Questão breve 1:
Responda às perguntas abaixo com base no trecho citado sobre amizade e problemas:
(a) De quem é o post que o trecho manda ler?
(b) De que tipo de gente o colega diz precisar?
(c) Com que tipo de pessoas o texto afirma ser muito difícil viver ao lado?
Questão breve 2: Prossiga o trecho citado sobre amizade e disponibilidade para os problemas alheios a partir da última frase apresentada.

Então leia o post da advogada mineira Raquel Carvalho.
Um tempo atrás, conversávamos sobre as benesses de estar com
amigos leves, divertidos, que nos sabem e têm autorização para dizer verdades
lúdicas que jamais admitiríamos vindas de outras pessoas. No meio do papo,
regado a gargalhadas, um colega sentenciou:
- Não quero gente com problema por perto. Não dá! Não tenho tempo,
estrutura, disponibilidade… Preciso de gente positiva, que enfrenta a vida, que
sabe brincar com as próprias desgraças. Problemas? Reclamações? Tou-fo-ra!
As frases estão ecoando em meus ouvidos até agora. É certo que
viver ao lado de reclamões, do tipo “sempre têm uma desgraça monumental a cada
dia”, é muito difícil. Mas será que não estamos confundindo essa dificuldade
com a total ausência de disponibilidade para “estar ao lado de”?

Material fornecido:

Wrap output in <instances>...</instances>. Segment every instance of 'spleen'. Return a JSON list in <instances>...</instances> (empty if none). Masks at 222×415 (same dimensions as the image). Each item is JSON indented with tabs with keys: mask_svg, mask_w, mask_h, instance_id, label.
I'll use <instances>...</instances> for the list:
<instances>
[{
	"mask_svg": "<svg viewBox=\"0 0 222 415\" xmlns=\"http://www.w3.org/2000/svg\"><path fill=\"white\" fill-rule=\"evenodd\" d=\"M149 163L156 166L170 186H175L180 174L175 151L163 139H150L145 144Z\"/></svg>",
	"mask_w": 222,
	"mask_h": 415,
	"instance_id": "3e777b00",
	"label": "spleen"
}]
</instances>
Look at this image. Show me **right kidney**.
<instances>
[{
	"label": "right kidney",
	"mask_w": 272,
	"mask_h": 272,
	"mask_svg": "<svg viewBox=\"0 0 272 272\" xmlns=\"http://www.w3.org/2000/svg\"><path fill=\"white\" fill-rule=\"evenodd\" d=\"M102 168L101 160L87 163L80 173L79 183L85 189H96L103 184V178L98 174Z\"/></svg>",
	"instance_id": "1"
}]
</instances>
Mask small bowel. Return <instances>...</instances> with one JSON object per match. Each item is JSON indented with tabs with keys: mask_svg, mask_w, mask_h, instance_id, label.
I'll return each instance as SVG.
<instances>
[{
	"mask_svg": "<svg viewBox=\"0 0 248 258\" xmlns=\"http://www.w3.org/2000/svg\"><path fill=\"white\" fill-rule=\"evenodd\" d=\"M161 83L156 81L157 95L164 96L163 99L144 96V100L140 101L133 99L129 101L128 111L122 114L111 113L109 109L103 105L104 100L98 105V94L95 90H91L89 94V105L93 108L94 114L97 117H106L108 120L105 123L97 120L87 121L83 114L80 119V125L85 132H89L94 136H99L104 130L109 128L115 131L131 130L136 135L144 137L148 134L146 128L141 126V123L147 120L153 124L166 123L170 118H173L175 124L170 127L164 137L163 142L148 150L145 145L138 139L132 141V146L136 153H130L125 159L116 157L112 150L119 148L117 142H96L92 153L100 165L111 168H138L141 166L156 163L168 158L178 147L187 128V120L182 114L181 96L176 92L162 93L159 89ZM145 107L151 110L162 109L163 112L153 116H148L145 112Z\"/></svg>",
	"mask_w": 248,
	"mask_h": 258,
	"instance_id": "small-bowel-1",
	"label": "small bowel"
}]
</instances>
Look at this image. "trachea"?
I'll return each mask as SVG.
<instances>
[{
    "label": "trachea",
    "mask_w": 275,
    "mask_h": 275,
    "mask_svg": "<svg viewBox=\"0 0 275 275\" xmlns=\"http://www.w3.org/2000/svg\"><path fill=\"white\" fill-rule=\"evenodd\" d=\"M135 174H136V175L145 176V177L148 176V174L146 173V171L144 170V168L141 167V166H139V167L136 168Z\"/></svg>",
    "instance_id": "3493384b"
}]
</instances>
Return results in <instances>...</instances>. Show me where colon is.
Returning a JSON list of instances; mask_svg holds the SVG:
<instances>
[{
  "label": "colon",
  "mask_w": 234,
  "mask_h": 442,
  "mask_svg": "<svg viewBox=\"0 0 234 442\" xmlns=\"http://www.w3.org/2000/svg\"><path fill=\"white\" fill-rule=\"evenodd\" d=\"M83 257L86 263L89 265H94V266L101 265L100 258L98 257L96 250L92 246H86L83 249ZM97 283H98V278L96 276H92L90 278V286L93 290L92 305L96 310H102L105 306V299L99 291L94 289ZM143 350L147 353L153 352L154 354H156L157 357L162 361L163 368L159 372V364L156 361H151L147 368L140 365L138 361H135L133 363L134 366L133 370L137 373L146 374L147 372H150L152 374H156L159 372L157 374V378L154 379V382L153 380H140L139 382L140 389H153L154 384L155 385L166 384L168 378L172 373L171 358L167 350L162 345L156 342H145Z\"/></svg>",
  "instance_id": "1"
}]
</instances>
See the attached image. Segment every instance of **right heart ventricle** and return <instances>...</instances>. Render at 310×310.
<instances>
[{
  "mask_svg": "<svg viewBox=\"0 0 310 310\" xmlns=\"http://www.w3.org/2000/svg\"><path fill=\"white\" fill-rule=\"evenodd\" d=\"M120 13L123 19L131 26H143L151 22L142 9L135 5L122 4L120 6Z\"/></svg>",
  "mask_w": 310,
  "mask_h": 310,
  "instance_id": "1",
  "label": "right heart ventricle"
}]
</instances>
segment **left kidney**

Resposta esperada 1:
(a) Da advogada mineira Raquel Carvalho.
(b) De gente positiva, que enfrenta a vida e sabe brincar com as próprias desgraças.
(c) Com reclamões, do tipo que "sempre têm uma desgraça monumental a cada dia".

Resposta esperada 2:
Tenho cá para mim que, para partilhar a vida com uma pessoa – seja
o amor da sua vida, seja alguém da família, amigo, empregado ou colega de
trabalho –, é preciso ter consciência de que o “dia da tranqueira” chegará.
Pode ser a perda do emprego, de alguém querido, da saúde, de dinheiro, do
equilíbrio, da paz familiar… Não importa o quê. Todos enfrentam períodos
terríveis a que precisam sobreviver.
Se adotarmos como regra geral a teoria “problemas? Tou fora!” como
é que vai ser? Com quem conviveremos? Cada um sairá por aí fazendo uma seleção
das pessoas que, no momento, estão sem problemas e o convívio se restringirá a
elas? O afeto sobrevive a esse tipo de seleção que, auto salvadora, soa bem
egoísta? Não é crueldade simplesmente ignorar alguém no momento em que mais
necessita, ainda que seja para se proteger?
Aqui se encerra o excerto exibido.